Entries taken from a collection:
•••

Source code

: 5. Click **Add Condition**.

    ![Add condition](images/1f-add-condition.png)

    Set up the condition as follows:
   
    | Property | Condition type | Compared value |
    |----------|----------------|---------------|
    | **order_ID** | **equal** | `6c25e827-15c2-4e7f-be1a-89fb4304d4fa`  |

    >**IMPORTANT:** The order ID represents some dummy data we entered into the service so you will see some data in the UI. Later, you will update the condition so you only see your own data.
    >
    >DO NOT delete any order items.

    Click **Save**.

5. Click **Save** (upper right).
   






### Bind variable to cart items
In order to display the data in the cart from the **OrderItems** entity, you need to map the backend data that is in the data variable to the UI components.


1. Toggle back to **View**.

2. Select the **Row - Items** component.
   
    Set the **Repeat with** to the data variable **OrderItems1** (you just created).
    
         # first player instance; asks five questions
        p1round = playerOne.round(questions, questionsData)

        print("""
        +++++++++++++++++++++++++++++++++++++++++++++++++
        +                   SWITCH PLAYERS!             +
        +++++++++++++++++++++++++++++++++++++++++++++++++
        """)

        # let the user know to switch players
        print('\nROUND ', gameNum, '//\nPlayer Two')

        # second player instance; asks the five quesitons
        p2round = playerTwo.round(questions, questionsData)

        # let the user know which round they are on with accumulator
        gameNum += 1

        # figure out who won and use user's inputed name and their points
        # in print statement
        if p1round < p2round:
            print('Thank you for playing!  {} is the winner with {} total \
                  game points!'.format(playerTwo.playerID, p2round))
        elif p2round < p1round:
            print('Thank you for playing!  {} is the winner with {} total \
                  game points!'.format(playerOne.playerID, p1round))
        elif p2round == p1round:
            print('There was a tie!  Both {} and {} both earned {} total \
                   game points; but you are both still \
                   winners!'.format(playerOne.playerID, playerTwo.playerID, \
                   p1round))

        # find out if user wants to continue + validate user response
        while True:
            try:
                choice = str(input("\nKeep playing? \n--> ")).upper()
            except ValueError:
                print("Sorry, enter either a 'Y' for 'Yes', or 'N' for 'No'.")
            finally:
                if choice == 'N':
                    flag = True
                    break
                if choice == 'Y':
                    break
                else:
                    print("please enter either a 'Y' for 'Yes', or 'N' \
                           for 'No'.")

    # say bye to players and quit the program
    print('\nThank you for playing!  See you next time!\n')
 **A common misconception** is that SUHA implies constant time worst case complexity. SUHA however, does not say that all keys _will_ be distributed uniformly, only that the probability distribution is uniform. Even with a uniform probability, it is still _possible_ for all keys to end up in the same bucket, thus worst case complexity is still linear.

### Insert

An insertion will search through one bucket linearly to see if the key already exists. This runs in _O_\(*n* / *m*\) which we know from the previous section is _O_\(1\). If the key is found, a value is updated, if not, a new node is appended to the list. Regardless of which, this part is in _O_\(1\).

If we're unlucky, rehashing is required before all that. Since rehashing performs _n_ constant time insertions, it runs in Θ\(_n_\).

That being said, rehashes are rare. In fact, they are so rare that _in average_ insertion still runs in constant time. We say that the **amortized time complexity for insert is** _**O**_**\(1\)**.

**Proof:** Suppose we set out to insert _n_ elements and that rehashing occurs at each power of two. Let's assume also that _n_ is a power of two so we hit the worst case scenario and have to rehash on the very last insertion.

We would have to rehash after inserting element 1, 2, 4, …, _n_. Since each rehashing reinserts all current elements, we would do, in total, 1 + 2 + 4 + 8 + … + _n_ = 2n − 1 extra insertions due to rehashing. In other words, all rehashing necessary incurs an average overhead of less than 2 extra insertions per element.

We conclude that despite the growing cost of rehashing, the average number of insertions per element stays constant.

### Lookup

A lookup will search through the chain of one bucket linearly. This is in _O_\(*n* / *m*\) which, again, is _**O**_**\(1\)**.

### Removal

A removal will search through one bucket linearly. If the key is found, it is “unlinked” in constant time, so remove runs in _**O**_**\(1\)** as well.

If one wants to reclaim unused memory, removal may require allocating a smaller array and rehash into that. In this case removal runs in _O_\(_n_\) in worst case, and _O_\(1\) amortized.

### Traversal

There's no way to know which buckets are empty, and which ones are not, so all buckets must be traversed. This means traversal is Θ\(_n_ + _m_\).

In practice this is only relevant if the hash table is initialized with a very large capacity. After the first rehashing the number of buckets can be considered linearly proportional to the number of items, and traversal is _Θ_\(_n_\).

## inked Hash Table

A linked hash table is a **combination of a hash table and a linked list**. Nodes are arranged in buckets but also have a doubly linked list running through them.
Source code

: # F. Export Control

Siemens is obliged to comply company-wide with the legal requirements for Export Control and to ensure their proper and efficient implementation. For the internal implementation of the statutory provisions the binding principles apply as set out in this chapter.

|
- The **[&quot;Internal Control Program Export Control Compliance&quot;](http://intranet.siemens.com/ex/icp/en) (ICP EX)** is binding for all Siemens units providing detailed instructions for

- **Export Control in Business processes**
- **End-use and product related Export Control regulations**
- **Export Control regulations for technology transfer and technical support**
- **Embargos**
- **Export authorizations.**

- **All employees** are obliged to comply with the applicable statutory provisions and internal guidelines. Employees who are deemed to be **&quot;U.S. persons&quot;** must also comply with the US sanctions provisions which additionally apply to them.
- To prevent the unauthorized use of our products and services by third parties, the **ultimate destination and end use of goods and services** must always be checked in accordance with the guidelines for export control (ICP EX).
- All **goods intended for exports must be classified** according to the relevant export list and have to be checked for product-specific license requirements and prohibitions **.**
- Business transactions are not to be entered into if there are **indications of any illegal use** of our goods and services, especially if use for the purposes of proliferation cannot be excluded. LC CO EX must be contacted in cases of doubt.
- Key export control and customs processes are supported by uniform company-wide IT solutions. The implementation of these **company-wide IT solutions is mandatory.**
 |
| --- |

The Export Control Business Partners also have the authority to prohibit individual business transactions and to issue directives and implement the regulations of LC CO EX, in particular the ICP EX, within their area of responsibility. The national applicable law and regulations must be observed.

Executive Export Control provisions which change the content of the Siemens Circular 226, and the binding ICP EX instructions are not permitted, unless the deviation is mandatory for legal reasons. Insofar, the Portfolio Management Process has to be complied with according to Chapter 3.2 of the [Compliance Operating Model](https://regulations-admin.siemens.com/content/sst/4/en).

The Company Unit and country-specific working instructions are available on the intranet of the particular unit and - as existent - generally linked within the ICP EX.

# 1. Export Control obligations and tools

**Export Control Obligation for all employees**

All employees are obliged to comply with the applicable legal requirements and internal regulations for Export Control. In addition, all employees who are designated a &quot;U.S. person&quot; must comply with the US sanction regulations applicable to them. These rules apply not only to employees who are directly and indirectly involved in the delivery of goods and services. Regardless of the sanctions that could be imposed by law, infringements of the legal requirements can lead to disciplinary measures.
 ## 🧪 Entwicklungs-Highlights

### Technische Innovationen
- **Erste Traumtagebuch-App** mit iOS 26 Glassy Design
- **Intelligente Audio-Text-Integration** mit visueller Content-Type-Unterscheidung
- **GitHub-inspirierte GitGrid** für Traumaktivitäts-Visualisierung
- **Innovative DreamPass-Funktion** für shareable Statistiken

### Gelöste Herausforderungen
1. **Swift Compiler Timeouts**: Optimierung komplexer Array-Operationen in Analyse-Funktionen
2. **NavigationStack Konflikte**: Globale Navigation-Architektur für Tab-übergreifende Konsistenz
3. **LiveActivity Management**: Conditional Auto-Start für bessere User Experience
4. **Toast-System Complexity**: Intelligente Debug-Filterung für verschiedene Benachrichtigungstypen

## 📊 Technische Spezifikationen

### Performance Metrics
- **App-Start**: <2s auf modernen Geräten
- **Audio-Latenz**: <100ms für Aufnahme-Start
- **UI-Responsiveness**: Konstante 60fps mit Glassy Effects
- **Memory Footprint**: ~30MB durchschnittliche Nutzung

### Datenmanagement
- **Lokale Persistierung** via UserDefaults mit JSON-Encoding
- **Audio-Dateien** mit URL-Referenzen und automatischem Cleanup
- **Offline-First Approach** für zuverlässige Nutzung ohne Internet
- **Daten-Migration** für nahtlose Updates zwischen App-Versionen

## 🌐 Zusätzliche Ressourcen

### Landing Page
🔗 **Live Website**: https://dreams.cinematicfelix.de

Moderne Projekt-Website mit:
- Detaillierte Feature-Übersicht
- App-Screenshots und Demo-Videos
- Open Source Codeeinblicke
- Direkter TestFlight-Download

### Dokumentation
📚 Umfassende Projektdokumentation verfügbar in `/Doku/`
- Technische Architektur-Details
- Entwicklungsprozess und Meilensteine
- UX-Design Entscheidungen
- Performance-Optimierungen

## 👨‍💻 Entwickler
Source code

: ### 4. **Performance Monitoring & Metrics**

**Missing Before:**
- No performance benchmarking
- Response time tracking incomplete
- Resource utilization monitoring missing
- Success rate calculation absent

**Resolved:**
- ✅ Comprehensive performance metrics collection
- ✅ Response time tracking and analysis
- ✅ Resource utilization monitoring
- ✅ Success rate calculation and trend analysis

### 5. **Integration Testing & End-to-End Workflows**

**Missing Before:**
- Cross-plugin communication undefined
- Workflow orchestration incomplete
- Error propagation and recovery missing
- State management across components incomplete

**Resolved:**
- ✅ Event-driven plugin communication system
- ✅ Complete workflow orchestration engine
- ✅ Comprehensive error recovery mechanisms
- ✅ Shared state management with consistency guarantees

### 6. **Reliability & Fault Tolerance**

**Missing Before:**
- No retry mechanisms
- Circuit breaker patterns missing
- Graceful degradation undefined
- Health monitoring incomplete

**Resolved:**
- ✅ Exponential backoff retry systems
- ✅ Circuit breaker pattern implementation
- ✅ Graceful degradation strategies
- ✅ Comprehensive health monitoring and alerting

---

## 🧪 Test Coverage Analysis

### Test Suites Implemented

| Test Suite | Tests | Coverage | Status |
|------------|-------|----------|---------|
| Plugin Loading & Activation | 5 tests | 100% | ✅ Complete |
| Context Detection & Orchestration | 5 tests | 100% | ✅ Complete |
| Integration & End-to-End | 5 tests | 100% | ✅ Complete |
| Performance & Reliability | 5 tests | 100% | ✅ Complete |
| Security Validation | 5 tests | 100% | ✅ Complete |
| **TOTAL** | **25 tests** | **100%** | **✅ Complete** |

•••

Copy the lines of the material verbatim, beginning at the line that contains "A lookup will" and stopping after the line that contains "## inked Hash Table".

__OUTPUT OF THE TASK__.
A lookup will search through the chain of one bucket linearly. This is in _O_\(*n* / *m*\) which, again, is _**O**_**\(1\)**.

### Removal

A removal will search through one bucket linearly. If the key is found, it is “unlinked” in constant time, so remove runs in _**O**_**\(1\)** as well.

If one wants to reclaim unused memory, removal may require allocating a smaller array and rehash into that. In this case removal runs in _O_\(_n_\) in worst case, and _O_\(1\) amortized.

### Traversal

There's no way to know which buckets are empty, and which ones are not, so all buckets must be traversed. This means traversal is Θ\(_n_ + _m_\).

In practice this is only relevant if the hash table is initialized with a very large capacity. After the first rehashing the number of buckets can be considered linearly proportional to the number of items, and traversal is _Θ_\(_n_\).

## inked Hash Table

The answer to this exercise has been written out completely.